• Check your understanding
A) In the article on Nauru's asylum seekers, rewrite the text from "More than 200" to "human rights investigators.", swapping "medical care" for "health care".
B) According to the article on Nauru's detention centre, in what year was the centre reopened?
C) Translate this sentence from the article on Nauru's detention centre into Spanish: "The detention centre was built in 2001 and was financed by Australia."

• Document excerpt
Freedom of movement for asylum seekers in Nauru
Detainees face violence, including sexual assault, at the detention centre in Nauru
Asylum seekers in the Pacific island-nation of Nauru can relax as it has eased its conditions at the detention centre. According to a statement from Nauru’s Department of Justice and Border Control, the detainees can have freedom of movement “24 hours per day, seven days per week,” on this tiny island beginning on Monday.
“The start of detention-free processing is a landmark day for Nauru and represents an even more compassionate program, which was always the intention of our government,” said David Adeang, justice minister. Even though there are about 600 people who want their claims to be processed, David said, all pending claims will be processed within a week. In reply, Australia’s immigration minister, Peter Dutton, said in a written statement that Australia welcomed the announcements.
The detention centre was built in 2001 and was financed by Australia. After that, it remained closed for five years and was reopened in 2012. Australia’s policy faced criticism from advocates as it was holding asylum seekers on outlying islands where risk of violence is lurking along with long periods in extreme conditions and medical care is limited as well, said The New York Times report.
“We don’t think it’s a coincidence that this announcement is happening three years after the reopening of the detention center and two days before the highest court is considering the lawfulness of offshore detention on Nauru,” Hugh de Kretser, the executive director of the Human Rights Law Centre in Melbourne, said as he questioned the timing of the announcement. Even though the announcement might bring relief to numerous people, but it doesn’t address the fundamental justice of warehousing the people on a tiny island-nation.
More than 200 asylum seekers that include 50 children are seeking legal protection after they were taken to Australia for medical care that was lacking in Nauru and on Manus Island, the site of another detention centre in Papua New Guinea. “We are asking the Australian government to have compassion and not send them back to an environment, which is clearly unsafe, whether they’re inside the fence or outside the fence,” Kretser added.
According to a enathanael.com Web site, in August, a Senate committee report was issued that documented testimony regarding the Nauru processing centre which was unsafe and that people detained there were at risk of violence, including sexual assault. As a result, it asked for dropping the detention centre curfews and giving much more access to the news media and human rights investigators.

• Data provided

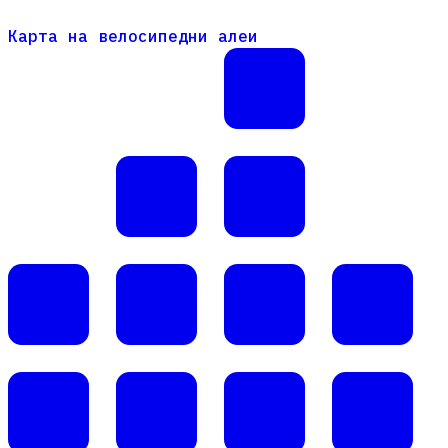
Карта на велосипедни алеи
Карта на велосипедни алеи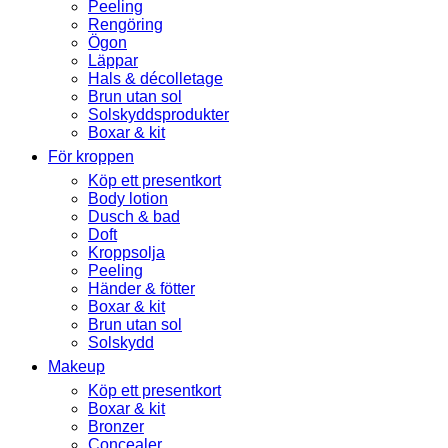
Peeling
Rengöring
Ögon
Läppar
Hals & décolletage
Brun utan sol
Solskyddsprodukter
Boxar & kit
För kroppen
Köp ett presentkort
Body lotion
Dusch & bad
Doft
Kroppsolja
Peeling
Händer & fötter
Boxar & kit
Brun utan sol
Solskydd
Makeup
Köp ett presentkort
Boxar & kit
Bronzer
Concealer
---
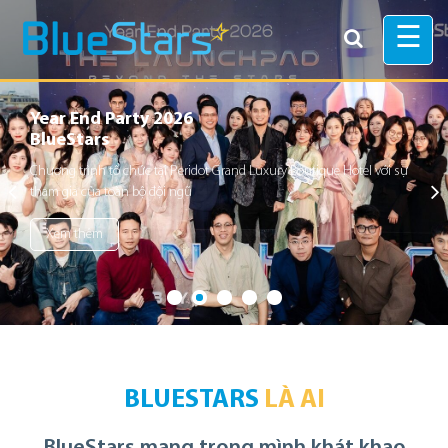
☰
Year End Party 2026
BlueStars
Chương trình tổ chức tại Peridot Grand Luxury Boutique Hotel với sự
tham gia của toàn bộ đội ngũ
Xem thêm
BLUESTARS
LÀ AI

• Exercise solutions
A)
More than 200 asylum seekers that include 50 children are seeking legal protection after they were taken to Australia for health care that was lacking in Nauru and on Manus Island, the site of another detention centre in Papua New Guinea. “We are asking the Australian government to have compassion and not send them back to an environment, which is clearly unsafe, whether they’re inside the fence or outside the fence,” Kretser added.
According to a enathanael.com Web site, in August, a Senate committee report was issued that documented testimony regarding the Nauru processing centre which was unsafe and that people detained there were at risk of violence, including sexual assault. As a result, it asked for dropping the detention centre curfews and giving much more access to the news media and human rights investigators.

B) 2012

C) El centro de detención fue construido en 2001 y fue financiado por Australia.